J’ai particulièrement apprécié et accepté les excuses venant de mon entreprise lorsqu’ils ont vu ce dont j’étais capable lors du développement de cette agence en ligne. En quittant l’entreprise le 15 septembre, j’ai salué tout le monde en restant en bon terme.

Enfin, concernant l’école et je vais finir là-dessus sous une conclusion : pour valider cette dernière année, vous deviez valider plusieurs épreuves éliminatoires dont le TOEIC (certificat de langue en anglais) avec 750 points. Si vous étiez aussi mauvais que moi en anglais, vous étiez certains de ne pas le valider. Chose qui s’est passée comme prévu.
On avait la possibilité de le repasser jusqu’à la fin de l’année.
Je vais vous dire, j’ai fait le choix de ne pas le repasser. De cette façon, je suis conscient d’avoir perdu 2 ans de ma vie et de ne pas avoir validé le Mastère à cause du TOEIC. Ces deux ans de Mastère était pour moi du plus et j’avais été plus loin que je ne l’aurai cru. Je ne regrette en rien ce choix car j’y suis allé à fond, j’étais au max.
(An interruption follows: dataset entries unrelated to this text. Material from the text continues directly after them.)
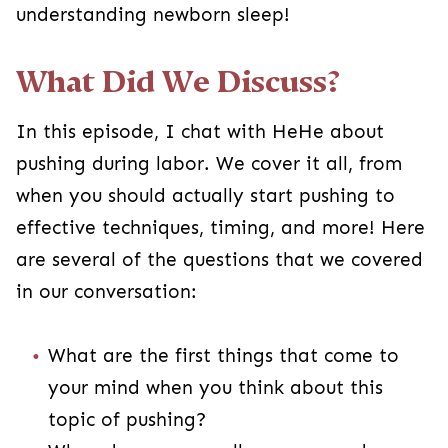
understanding newborn sleep!
What Did We Discuss?
In this episode, I chat with HeHe about
pushing during labor. We cover it all, from
when you should actually start pushing to
effective techniques, timing, and more! Here
are several of the questions that we covered
in our conversation:
What are the first things that come to
your mind when you think about this
topic of pushing?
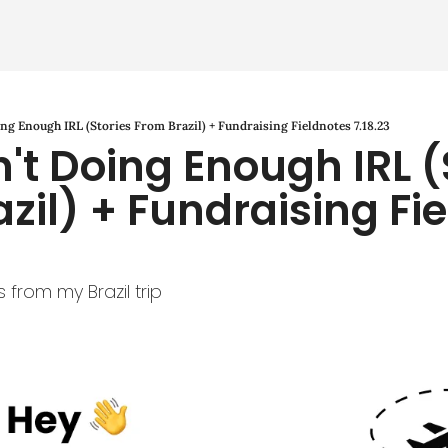
ng Enough IRL (Stories From Brazil) + Fundraising Fieldnotes 7.18.23
't Doing Enough IRL (S
zil) + Fundraising Fie
 from my Brazil trip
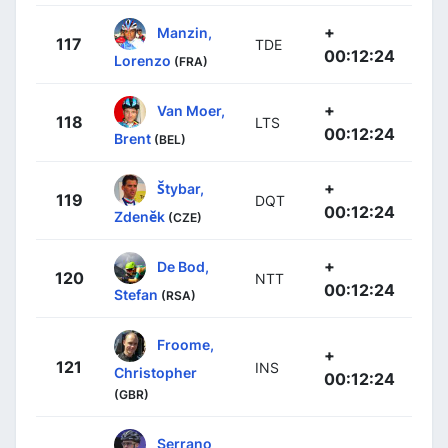
+
Manzin,
117
TDE
00:12:24
Lorenzo
(FRA)
+
Van Moer,
118
LTS
00:12:24
Brent
(BEL)
+
Štybar,
119
DQT
00:12:24
Zdeněk
(CZE)
+
De Bod,
120
NTT
00:12:24
Stefan
(RSA)
Froome,
+
121
INS
Christopher
00:12:24
(GBR)
Serrano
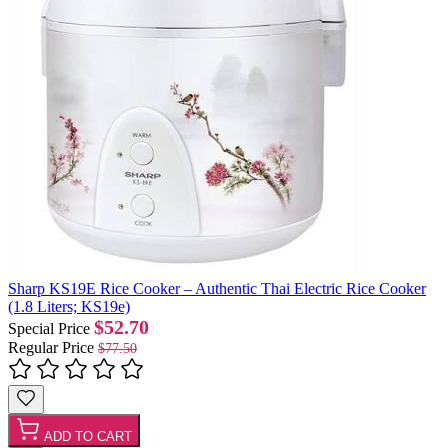
Sharp KS19E Rice Cooker – Authentic Thai Electric Rice Cooker
(1.8 Liters; KS19e)
$52.70
Special Price
Regular Price
$77.50
ADD TO CART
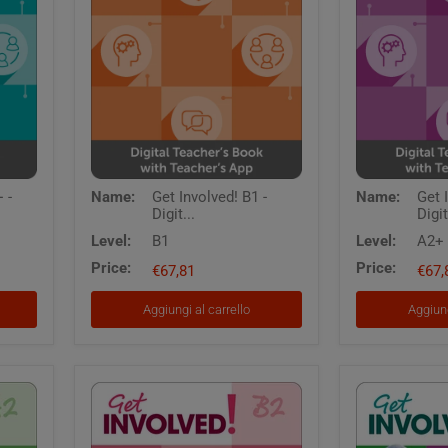
Get
Get
 -
Name:
Get Involved! B1 -
Name:
Get 
Involved!
Involved!
Digit...
Digit
B1
A2+
-
-
Level:
B1
Level:
A2+
Digital
Digital
Price:
Price:
Teacher's
€67,81
Teacher's
€67,
Book
Book
with
with
Aggiungi al carrello
Aggiung
Teacher's
Teacher's
App
App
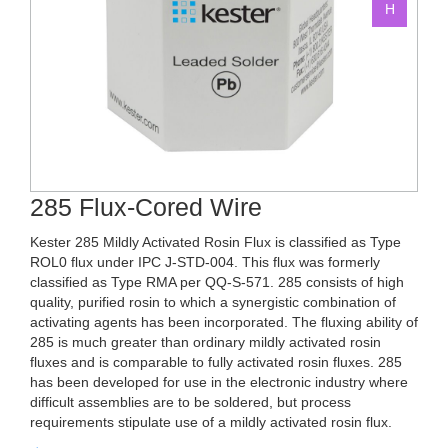
285 Flux-Cored Wire
Kester 285 Mildly Activated Rosin Flux is classified as Type
ROL0 flux under IPC J-STD-004. This flux was formerly
classified as Type RMA per QQ-S-571. 285 consists of high
quality, purified rosin to which a synergistic combination of
activating agents has been incorporated. The fluxing ability of
285 is much greater than ordinary mildly activated rosin
fluxes and is comparable to fully activated rosin fluxes. 285
has been developed for use in the electronic industry where
difficult assemblies are to be soldered, but process
requirements stipulate use of a mildly activated rosin flux.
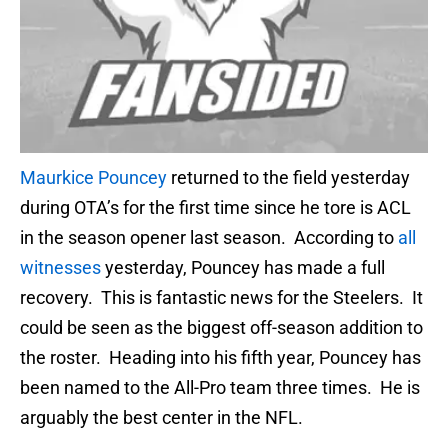
Maurkice Pouncey
returned to the field yesterday
during OTA’s for the first time since he tore is ACL
in the season opener last season. According to
all
witnesses
yesterday, Pouncey has made a full
recovery. This is fantastic news for the Steelers. It
could be seen as the biggest off-season addition to
the roster. Heading into his fifth year, Pouncey has
been named to the All-Pro team three times. He is
arguably the best center in the NFL.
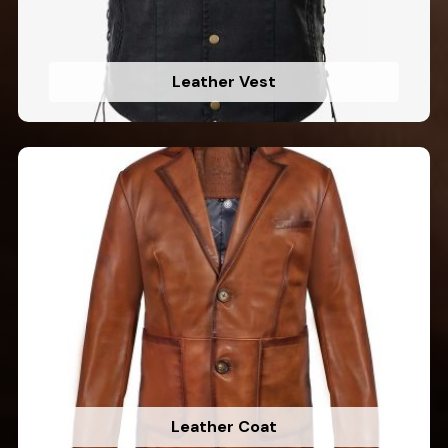
Leather Vest
Leather Coat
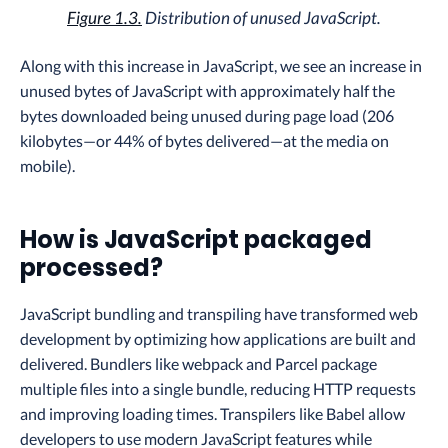
Figure 1.3.
Distribution of unused JavaScript.
Along with this increase in JavaScript, we see an increase in
unused bytes of JavaScript with approximately half the
bytes downloaded being unused during page load (206
kilobytes—or 44% of bytes delivered—at the media on
mobile).
How is JavaScript packaged
processed?
JavaScript bundling and transpiling have transformed web
development by optimizing how applications are built and
delivered. Bundlers like webpack and Parcel package
multiple files into a single bundle, reducing HTTP requests
and improving loading times. Transpilers like Babel allow
developers to use modern JavaScript features while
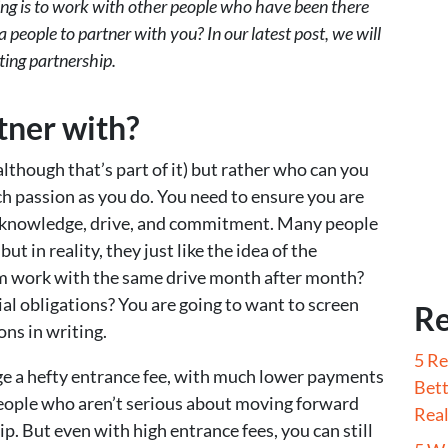
ting is to work with other people who have been there
 people to partner with you? In our latest post, we will
ting partnership.
tner with?
(although that’s part of it) but rather who can you
ch passion as you do. You need to ensure you are
 knowledge, drive, and commitment. Many people
but in reality, they just like the idea of the
am work with the same drive month after month?
ial obligations? You are going to want to screen
Re
ons in writing.
5 Re
ge a hefty entrance fee, with much lower payments
Bett
people who aren’t serious about moving forward
Real
p. But even with high entrance fees, you can still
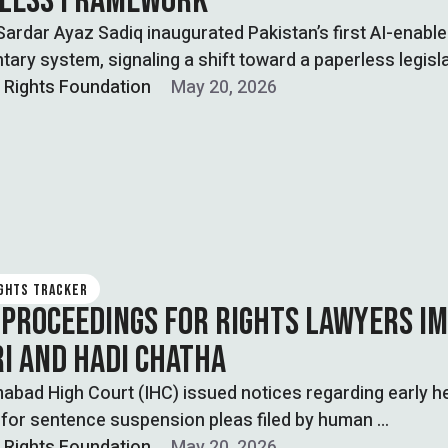
LESS FRAMEWORK
ardar Ayaz Sadiq inaugurated Pakistan’s first AI-enabl
tary system, signaling a shift toward a paperless legisl
l Rights Foundation
May 20, 2026
IGHTS TRACKER
 PROCEEDINGS FOR RIGHTS LAWYERS I
I AND HADI CHATHA
abad High Court (IHC) issued notices regarding early h
 for sentence suspension pleas filed by human …
l Rights Foundation
May 20, 2026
Vous savez, dans la vie il faut être heureux avec ce que vous avez déjà si vous considérez que vous avez fait tout votre possible. C’est comme si j’étais astronaute et que j’avais fait le choix de ne pas aller jusqu’au bout de la mission en plantant un drapeau sur la lune. J’aurai été dans l’espace et c’est déjà quelque chose d’incroyable.

 

Conclusion

Aujourd’hui, j’ai des projets, je suis sur le droit chemin pour réaliser mon rêve et je suis fier de mon parcours scolaire. Malgré les difficultés que j’avais dès mon enfance, j’ai réussi à aller plus loin que je ne l’aurai jamais imaginé tout en atteignant mon objectif. Je ne suis pas du genre à abandonner mais je suis réaliste. Mes projets actuels me demandent du temps et de l’argent. Le passage du TOEIC n’était pas donné et forcément il me fallait beaucoup de temps si je voulais le réussir. Voilà, bien que je n’ai pas validé mon Bac+5, j’ai tout de même pu atteindre mon objectif et aller plus loin avec la volonté.

J’espère que vous comprendrez mon point de vu. J’ai difficilement atteint mon objectif mais j’ai réussi. Si vous lisez cet article et que vous êtes encore étudiant, n’abandonnez surtout pas vos rêves, ne lâchez pas les efforts. Franchement on va pas se mentir, les études c’est chiant mais c’est en persévérant qu’on y arrive.